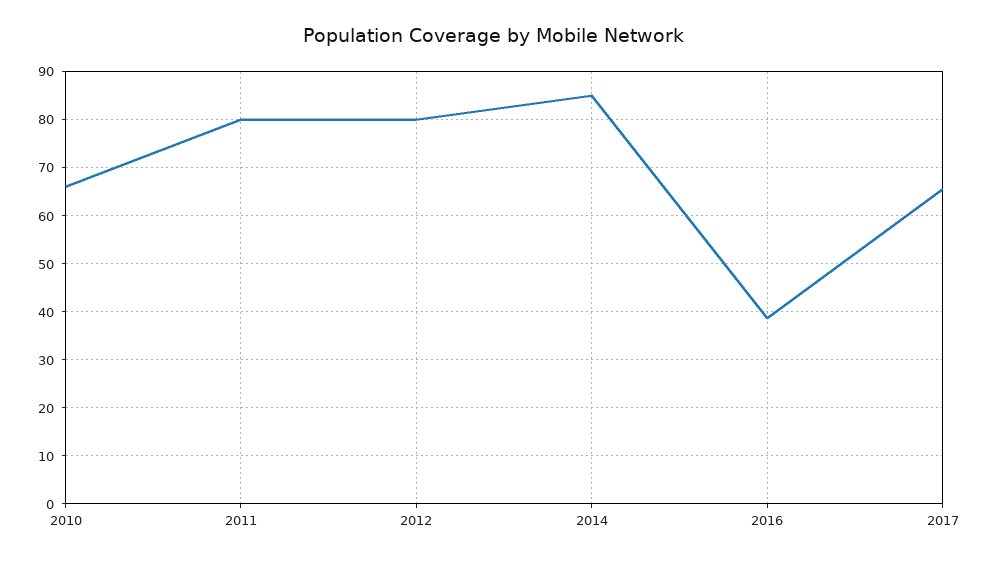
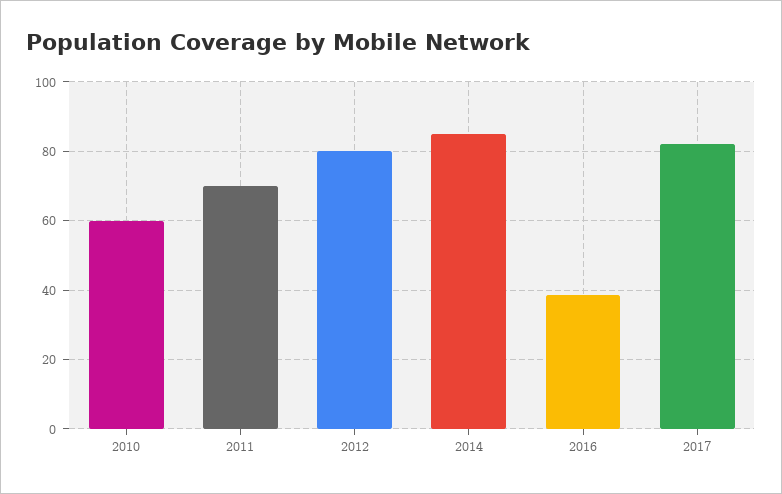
  {
-   "2010": 66,
+   "2010": 60,
-   "2011": 80,
+   "2011": 70,
    "2012": 80,
    "2014": 86,
    "2016": 38,
-   "2017": 66
+   "2017": 82
  }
┄┄┄┄┄┄┄┄┄┄
PROBLEM TO WORK ON ▸
Since pictures are not part of the copy, set down only the remaining data exactly.

SOLUTION TO THE PROBLEM ▸
  {
-   "2010": 66,
+   "2010": 60,
-   "2011": 80,
+   "2011": 70,
    "2012": 80,
    "2014": 86,
    "2016": 38,
-   "2017": 66
+   "2017": 82
  }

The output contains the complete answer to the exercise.